WHAT THIS TASK INVOLVES: Copy out every line of the entries below verbatim, in the same order and without any changes.

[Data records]

=== Section Start ===

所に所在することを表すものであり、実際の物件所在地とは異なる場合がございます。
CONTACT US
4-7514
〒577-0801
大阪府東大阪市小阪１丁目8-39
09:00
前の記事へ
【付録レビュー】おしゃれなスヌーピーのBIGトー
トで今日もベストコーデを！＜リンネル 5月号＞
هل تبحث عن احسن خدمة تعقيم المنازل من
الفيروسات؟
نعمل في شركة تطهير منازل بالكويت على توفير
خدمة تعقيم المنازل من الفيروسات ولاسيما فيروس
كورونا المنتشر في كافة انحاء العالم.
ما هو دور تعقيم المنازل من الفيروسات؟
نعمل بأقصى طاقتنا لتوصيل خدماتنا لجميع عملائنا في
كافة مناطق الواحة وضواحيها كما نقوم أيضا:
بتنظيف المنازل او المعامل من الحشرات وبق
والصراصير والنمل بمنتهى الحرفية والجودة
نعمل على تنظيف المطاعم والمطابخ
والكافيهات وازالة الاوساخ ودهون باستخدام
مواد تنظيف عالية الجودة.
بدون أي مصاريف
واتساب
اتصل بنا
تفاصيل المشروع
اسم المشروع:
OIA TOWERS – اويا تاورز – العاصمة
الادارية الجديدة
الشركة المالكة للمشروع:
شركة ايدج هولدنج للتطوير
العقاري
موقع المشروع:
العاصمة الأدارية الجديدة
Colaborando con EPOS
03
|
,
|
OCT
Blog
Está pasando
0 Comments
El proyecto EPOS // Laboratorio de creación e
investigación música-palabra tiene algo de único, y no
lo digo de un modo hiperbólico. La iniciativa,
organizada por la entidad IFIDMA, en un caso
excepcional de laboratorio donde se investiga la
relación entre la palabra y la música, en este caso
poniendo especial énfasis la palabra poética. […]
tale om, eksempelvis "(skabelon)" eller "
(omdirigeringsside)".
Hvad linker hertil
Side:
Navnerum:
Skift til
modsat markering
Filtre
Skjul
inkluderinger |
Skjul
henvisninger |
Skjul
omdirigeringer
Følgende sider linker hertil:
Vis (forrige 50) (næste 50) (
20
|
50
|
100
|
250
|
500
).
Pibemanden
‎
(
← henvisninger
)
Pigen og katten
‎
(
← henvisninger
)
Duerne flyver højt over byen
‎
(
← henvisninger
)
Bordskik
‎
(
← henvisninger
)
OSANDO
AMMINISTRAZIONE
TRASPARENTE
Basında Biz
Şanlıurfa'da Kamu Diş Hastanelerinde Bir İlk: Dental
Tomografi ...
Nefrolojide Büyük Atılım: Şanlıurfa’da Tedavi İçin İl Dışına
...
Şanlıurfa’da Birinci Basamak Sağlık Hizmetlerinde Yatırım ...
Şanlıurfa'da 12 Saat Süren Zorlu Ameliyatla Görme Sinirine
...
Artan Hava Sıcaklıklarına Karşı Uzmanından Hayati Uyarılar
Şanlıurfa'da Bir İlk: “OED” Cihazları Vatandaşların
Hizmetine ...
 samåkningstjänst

=== Section End ===

ANSWER BOX:
所に所在することを表すものであり、実際の物件所在地とは異なる場合がございます。
CONTACT US
4-7514
〒577-0801
大阪府東大阪市小阪１丁目8-39
09:00
前の記事へ
【付録レビュー】おしゃれなスヌーピーのBIGトー
トで今日もベストコーデを！＜リンネル 5月号＞
هل تبحث عن احسن خدمة تعقيم المنازل من
الفيروسات؟
نعمل في شركة تطهير منازل بالكويت على توفير
خدمة تعقيم المنازل من الفيروسات ولاسيما فيروس
كورونا المنتشر في كافة انحاء العالم.
ما هو دور تعقيم المنازل من الفيروسات؟
نعمل بأقصى طاقتنا لتوصيل خدماتنا لجميع عملائنا في
كافة مناطق الواحة وضواحيها كما نقوم أيضا:
بتنظيف المنازل او المعامل من الحشرات وبق
والصراصير والنمل بمنتهى الحرفية والجودة
نعمل على تنظيف المطاعم والمطابخ
والكافيهات وازالة الاوساخ ودهون باستخدام
مواد تنظيف عالية الجودة.
بدون أي مصاريف
واتساب
اتصل بنا
تفاصيل المشروع
اسم المشروع:
OIA TOWERS – اويا تاورز – العاصمة
الادارية الجديدة
الشركة المالكة للمشروع:
شركة ايدج هولدنج للتطوير
العقاري
موقع المشروع:
العاصمة الأدارية الجديدة
Colaborando con EPOS
03
|
,
|
OCT
Blog
Está pasando
0 Comments
El proyecto EPOS // Laboratorio de creación e
investigación música-palabra tiene algo de único, y no
lo digo de un modo hiperbólico. La iniciativa,
organizada por la entidad IFIDMA, en un caso
excepcional de laboratorio donde se investiga la
relación entre la palabra y la música, en este caso
poniendo especial énfasis la palabra poética. […]
tale om, eksempelvis "(skabelon)" eller "
(omdirigeringsside)".
Hvad linker hertil
Side:
Navnerum:
Skift til
modsat markering
Filtre
Skjul
inkluderinger |
Skjul
henvisninger |
Skjul
omdirigeringer
Følgende sider linker hertil:
Vis (forrige 50) (næste 50) (
20
|
50
|
100
|
250
|
500
).
Pibemanden
‎
(
← henvisninger
)
Pigen og katten
‎
(
← henvisninger
)
Duerne flyver højt over byen
‎
(
← henvisninger
)
Bordskik
‎
(
← henvisninger
)
OSANDO
AMMINISTRAZIONE
TRASPARENTE
Basında Biz
Şanlıurfa'da Kamu Diş Hastanelerinde Bir İlk: Dental
Tomografi ...
Nefrolojide Büyük Atılım: Şanlıurfa’da Tedavi İçin İl Dışına
...
Şanlıurfa’da Birinci Basamak Sağlık Hizmetlerinde Yatırım ...
Şanlıurfa'da 12 Saat Süren Zorlu Ameliyatla Görme Sinirine
...
Artan Hava Sıcaklıklarına Karşı Uzmanından Hayati Uyarılar
Şanlıurfa'da Bir İlk: “OED” Cihazları Vatandaşların
Hizmetine ...
 samåkningstjänst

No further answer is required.